Suske en Wiske, created by Willy Vandersteen, is unquestionably the most famous comics series in Flemish Belgium. Published since 1945, counting more than three hundred stories, Suske en Wiske – known in French as Bob et Bobette and in English as Spike and Suzy – is a classical family adventure. The prototypical characters – witty girl Wiske and her rag doll Schanulleke, brave boy Suske, their spindly aunt Sidonie, clumsy Lambik, supernaturally strong Jerom – travel through space and time in search of adventures peppered with situation gags and practical jokes. Given the longevity of the strip, it relies on an achronological timelessness typical for serial comics: characters do not age, most stories are situated in the present time, without precluding manifold time travels, from prehistory to the future.
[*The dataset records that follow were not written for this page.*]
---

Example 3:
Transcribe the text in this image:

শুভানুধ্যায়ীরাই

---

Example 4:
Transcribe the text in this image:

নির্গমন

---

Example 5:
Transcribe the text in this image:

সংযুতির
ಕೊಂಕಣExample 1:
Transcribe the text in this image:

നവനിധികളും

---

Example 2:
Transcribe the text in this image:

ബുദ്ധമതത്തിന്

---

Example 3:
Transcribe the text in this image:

With German occupation of Belgium during WWII had a significant impact on newspaper culture of the time, and despite the ensuing issues of censorship and collaboration, it brought about new opportunities for Flemish comics. The halting of the translation of American comics during the war and the recovering newspaper industry at its end opened up the occasion for Vandersteen to publish in the Brussels newspaper De Nieuwe Standaard the first installment of the then titled De avonturen van Rikki en Wiske. Followed by a story in which Suske meets Wiske, Op het eiland Amoras, its success was quickly grounded, making it one of Flanders’ major titles and its author an extremely influential cartoonist.
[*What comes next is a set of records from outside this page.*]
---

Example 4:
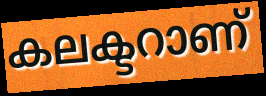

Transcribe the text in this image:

കലക്ടറാണ്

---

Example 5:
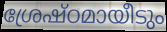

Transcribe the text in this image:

ശ്രേഷ്ഠമായീടും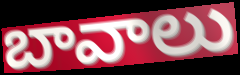
బావాలు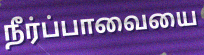
நீர்ப்பாவையை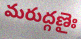
మరుద్గణైః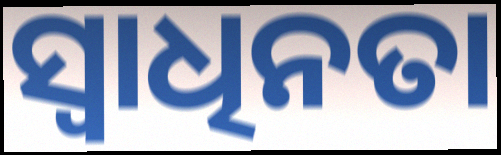
ସ୍ଵାଧିନତାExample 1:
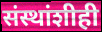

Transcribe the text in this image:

संस्थांशीही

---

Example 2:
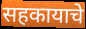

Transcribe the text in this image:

सहकायाचे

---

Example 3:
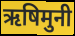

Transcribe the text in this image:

ऋषिमुनी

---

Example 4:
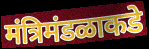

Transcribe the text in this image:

मंत्रिमंडळाकडे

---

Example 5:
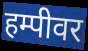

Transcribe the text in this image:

हम्पीवर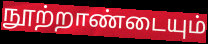
நூற்றாண்டையும்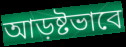
আড়ষ্টভাবে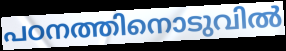
പഠനത്തിനൊടുവിൽ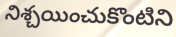
నిశ్చయించుకొంటిని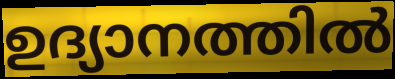
ഉദ്യാനത്തിൽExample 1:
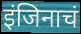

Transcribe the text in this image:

इंजिनाचं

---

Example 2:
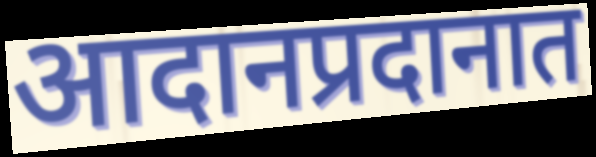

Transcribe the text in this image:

आदानप्रदानात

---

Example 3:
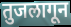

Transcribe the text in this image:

तुजलागून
These stories appeared in a daily installment of two black-and-white strips, making up a larger ongoing narrative: this format, typical for Flemish comics, made them particularly responsive to the political context. Vandersteen and Standaard would quickly collect the adventures in an instantly identifiable book format known as “Rode Reeks” (Red Series): a 56-page, red softcover album, printed in red-and-blue duotone first, and after 1967 in four colors.
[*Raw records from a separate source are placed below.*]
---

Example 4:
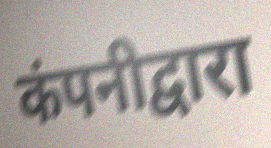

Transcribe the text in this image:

कंपनीद्वारा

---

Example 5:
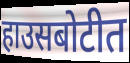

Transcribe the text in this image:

हाउसबोटीतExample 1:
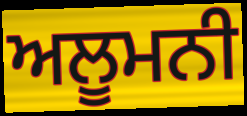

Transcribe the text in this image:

ਅਲੂਮਨੀ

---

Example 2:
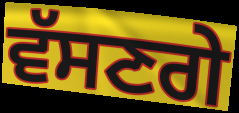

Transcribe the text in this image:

ਵੱਸਣਗੇ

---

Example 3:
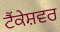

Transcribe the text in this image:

ਟੈਂਕੇਸ਼ਵਰ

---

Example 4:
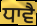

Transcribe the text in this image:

ਧਾਵੈ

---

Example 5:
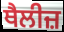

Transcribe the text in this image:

ਥੈਲੀਜ਼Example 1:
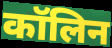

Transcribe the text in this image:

कॉलिन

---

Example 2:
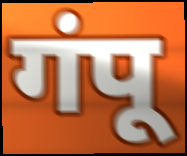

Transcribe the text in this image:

गंपू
The early Suske en Wiske stories are particularly known for their uproarious humor embodied in Lambik’s capers, as well as the looser, more spontaneous ligne claire style, defying anatomical rules in a dynamic way. When Vandersteen was invited to publish in Tintin magazine, he had to adapt to the neat standards of Hergé, bolstering narrative coherence and tuning down the popular elements. These stories nonetheless kept a folkoristic dimension that would make Vandersteen known as “the Brueghel of Comics,” epitomized by Het Spaanse Spook, in which the heroes are transported into a Brueghel painting. With time, and with Vandersteen opening his own studio to meet increasing production demands, a uniform style arose, leading some critics to lament the stereotypification of the stories. Studio Vandersteen continues to publish the series today, recently borrowing from North-American superheroes comics in order to reach new audiences.